Lyric Essays for Life’s Uninitiated
I started this piece on January 8th, 2023. This post marks roughly three months of slow (and inconsistent) writing to finally complete it. I wanted to do the lyric essay justice but I couldn’t quite find my stride. My words often fell flat and ostensibly novel ideas came out banal. So I set the piece aside and promised myself I’d return when I could.
However, the responsibilities and worries of life expanded, as it often does, enough to fill the space I sequester for writing and reading. Grief and anxiety smothered the ground where awe and hope normally laid. I tried pulling at them, like weeds, but with roots so deep and sprawling I damaged the ground too. So instead, I tended to them, letting the ground settle once more, for weeds are just as much plants as orchids are.
In time, there was enough space for the lyric essay to tug at my attention, reminding me to return to the page. And eventually, I did. Slowly at first, a few hours on the weekend, thirty minutes before bed. During the gradual return, I waited to be inundated with creativity but it never came. No sparks or waves of inspiration, but I kept at it.
After three months, this piece was written and I’m proud of it. This is the origin of the lyric essay in my life and I hope that this could be yours too. Without spoiling it too much, there’s the non-linearity of emotion and life that the lyric essay allows writers to explore and it’s almost poetic that the experience of writing this piece felt quite the same.
So here we are. After bouts of creative doubt and nights under a single light, I pecked away at piece until I felt confident enough for its release.
I hope you enjoy.
My coworker, and friend, introduced me to lyric essays at a company holiday party. Amidst potlucked meals and gift wrapped board games, she asked me if I liked to write. Maybe she was strategic with her choice of words. Do you like to write, rather than are you a writer? Because of course I wasn’t a writer, obviously not a full-time one (we worked together on several occasions), but maybe part-time? No—aspiring at most. Maybe that’s what I would’ve said, with a smile too wide hoping that modesty, not yearning, seeped through the gaps of my teeth.

__EXTRACTED RECORDS__:
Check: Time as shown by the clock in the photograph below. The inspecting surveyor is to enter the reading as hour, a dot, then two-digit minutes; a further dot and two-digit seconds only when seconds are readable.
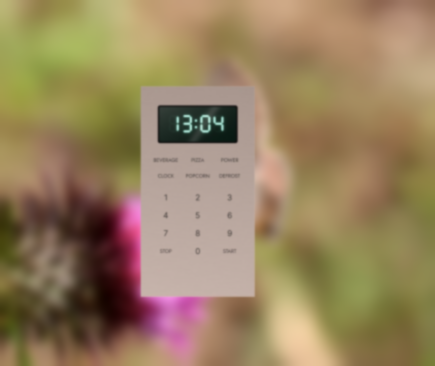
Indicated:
13.04
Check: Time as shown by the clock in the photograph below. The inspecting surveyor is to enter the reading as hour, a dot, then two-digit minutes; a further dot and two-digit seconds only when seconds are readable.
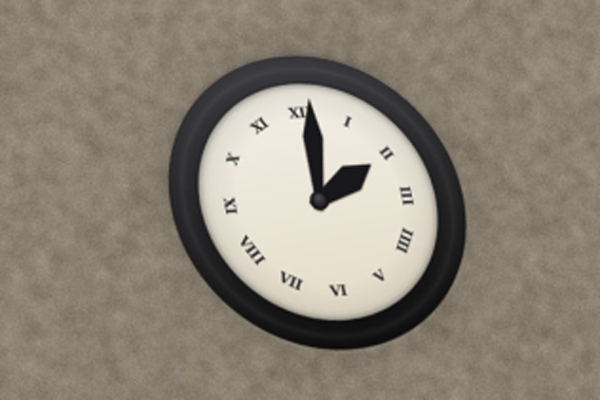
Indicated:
2.01
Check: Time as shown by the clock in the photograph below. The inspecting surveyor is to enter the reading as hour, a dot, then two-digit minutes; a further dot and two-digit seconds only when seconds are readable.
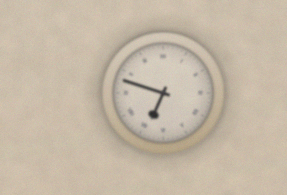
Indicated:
6.48
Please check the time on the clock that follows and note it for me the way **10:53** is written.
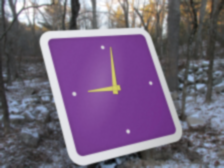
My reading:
**9:02**
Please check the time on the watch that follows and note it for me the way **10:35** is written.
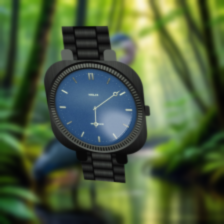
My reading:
**6:09**
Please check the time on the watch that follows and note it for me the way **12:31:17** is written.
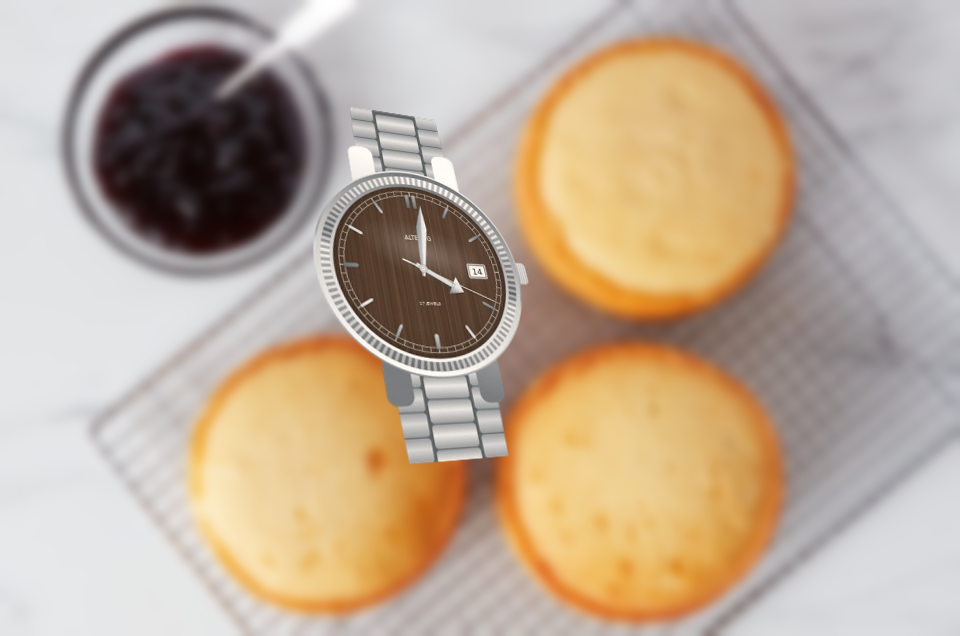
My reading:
**4:01:19**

__DIRECTIONS FOR THIS TASK__: Continue the essay about discovering lyric essays from its last shown sentence, picking up after the line about modesty and yearning.

__ANSWER TO THIS PROBLEM__:
But she spared me with the former. Do you like to write? I did—creative non-fiction mostly. Oh, like lyric essays?
***
In What’s Missing Here? A Fragmentary, Lyric Essay About Fragmentary, Lyric Essays Julie Marie Wade opens with:
“Perhaps the lyric essay is an occasion to take what we typically set aside between parentheses and liberate that content—a chance to reevaluate what a text is actually about. Peripherals as centerpieces. Tangents as main roads.”
Wow! How can such a sub-genre exist? I’ll be honest though, I don’t get lyric essays. Like poetry, the medium feels entrapped in sophistication only for the full-time writers to understand. The few I’ve read appear to meander around subjects and weave aimlessly through time. Reading them feels like communicating to a foreigner in a language you barely used to know. You can sparsely recognize words, sentences maybe, but how it all connects to what the foreigner is saying is lost. So you nod your head, smile, and ask them to speak slower, but even then, there’s a phrase or a conjugation that has no equivalence in you memory bank, so you’re left confused. That is the lyric essay.
If you’re still uncertain about what a lyric essay is, that’s okay. Even Purdue Online Writing Lab says, professional essayists aren’t certain about what constitutes a lyric essay, and lyric essays disagree about what makes up the form. Fantastic! Perhaps we should stick to main roads as main roads.
It’s tempting to rely on other writing conventions to understand the lyric essay. In argumentative writing, as a writer, there’s an overarching claim to support and as a reader, there’s a point of view to consider. But what about the lyric essay?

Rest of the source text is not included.